The within-person variation for RDW is low, ranging from about 0.3% to 2.5%. This means that a change of more than a few percentage points from your personal baseline is likely real, not noise. Population-wide reference ranges are less useful for RDW than for many other biomarkers because your own baseline is more informative than where you fall in a crowd. Get a baseline when you are feeling well, retest in three to six months if you are making lifestyle or dietary changes, and monitor at least annually thereafter. If your value is rising, investigate possible causes: iron or B12 depletion, worsening inflammation, or a chronic condition that may not yet be obvious.

The UK Biobank study found that a single elevated RDW reading predicted disease onset four and a half to nine years later. That kind of lead time is exactly what prevention-minded testing is for.

When Results Can Be Misleading

Acute illness is the most common reason for a misleading RDW result. Conditions that reduce oxygen delivery, including pneumonia, heart failure flares, pulmonary embolism, sepsis, and significant blood loss, trigger your body to pump out larger-than-normal red blood cells to compensate. This drives RDW up within days, and the elevation can persist for up to six months after the event resolves. If you have been hospitalized or seriously ill in the past several months, your RDW may still reflect that episode rather than your baseline health.

Blood transfusions introduce donor red blood cells of different sizes, temporarily raising RDW. Recent surgery can have a similar effect through blood loss and the inflammatory response.

Environmental exposures to cadmium and lead are associated with higher RDW, with the effect more pronounced in women. If you have occupational or environmental heavy metal exposure, this could shift your reading upward.
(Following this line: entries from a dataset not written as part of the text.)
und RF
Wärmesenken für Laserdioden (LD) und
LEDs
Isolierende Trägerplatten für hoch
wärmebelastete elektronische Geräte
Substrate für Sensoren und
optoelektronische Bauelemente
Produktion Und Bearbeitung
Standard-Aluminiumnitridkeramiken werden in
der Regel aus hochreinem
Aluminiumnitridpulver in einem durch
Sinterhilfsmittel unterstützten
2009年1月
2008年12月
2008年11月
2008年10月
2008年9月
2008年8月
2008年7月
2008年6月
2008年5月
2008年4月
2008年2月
A single exercise session or a recent meal does not meaningfully alter RDW. You do not need to fast or avoid the gym before testing. Short-term dietary changes also do not affect the reading, because RDW reflects the accumulated production of red blood cells over the past several months, not what you ate yesterday.
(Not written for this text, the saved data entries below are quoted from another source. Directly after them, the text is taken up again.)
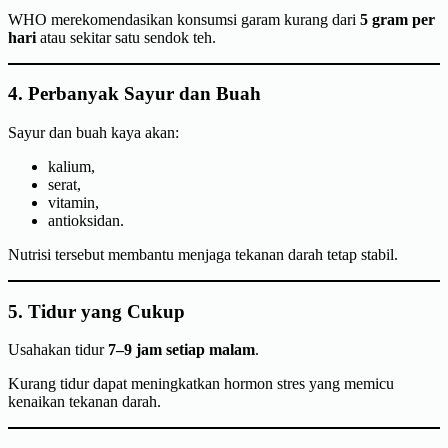
WHO merekomendasikan konsumsi garam kurang dari
5 gram per
hari
atau sekitar satu sendok teh.
4. Perbanyak Sayur dan Buah
Sayur dan buah kaya akan:
kalium,
serat,
vitamin,
antioksidan.
Nutrisi tersebut membantu menjaga tekanan darah tetap stabil.
5. Tidur yang Cukup
Usahakan tidur
7–9 jam setiap malam
.
Kurang tidur dapat meningkatkan hormon stres yang memicu
kenaikan tekanan darah.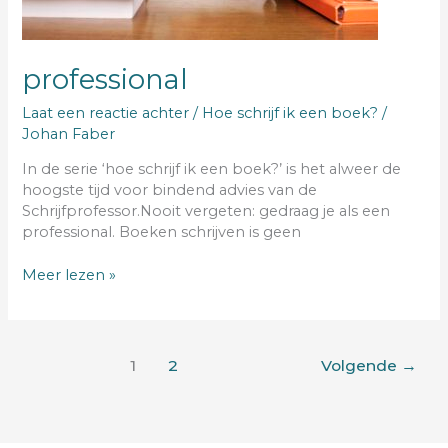
professional
Laat een reactie achter
/
Hoe schrijf ik een boek?
/
Johan Faber
In de serie ‘hoe schrijf ik een boek?’ is het alweer de
hoogste tijd voor bindend advies van de
Schrijfprofessor.Nooit vergeten: gedraag je als een
professional. Boeken schrijven is geen
Meer lezen »
1
2
Volgende
→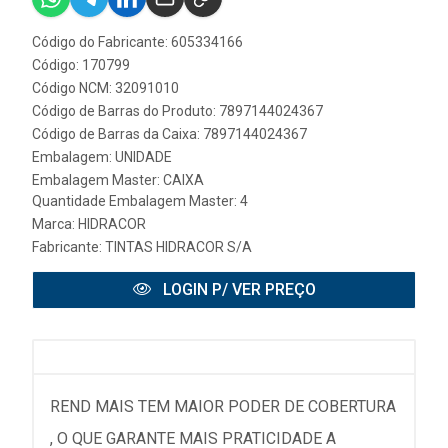
Código do Fabricante: 605334166
Código: 170799
Código NCM: 32091010
Código de Barras do Produto: 7897144024367
Código de Barras da Caixa: 7897144024367
Embalagem: UNIDADE
Embalagem Master: CAIXA
Quantidade Embalagem Master: 4
Marca:
HIDRACOR
Fabricante:
TINTAS HIDRACOR S/A
LOGIN P/ VER PREÇO
REND MAIS TEM MAIOR PODER DE COBERTURA
, O QUE GARANTE MAIS PRATICIDADE A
Heredity and Baseline Variation

Genetic studies estimate that 29% to 34% of the variation in RDW is inherited. Some of the genes involved overlap with pathways related to aging, telomere maintenance (the protective caps on chromosomes that shorten with age), and age-related macular degeneration. This means your starting point for RDW is partly determined by your genetics, reinforcing why your own trend over time is more meaningful than any universal cutoff.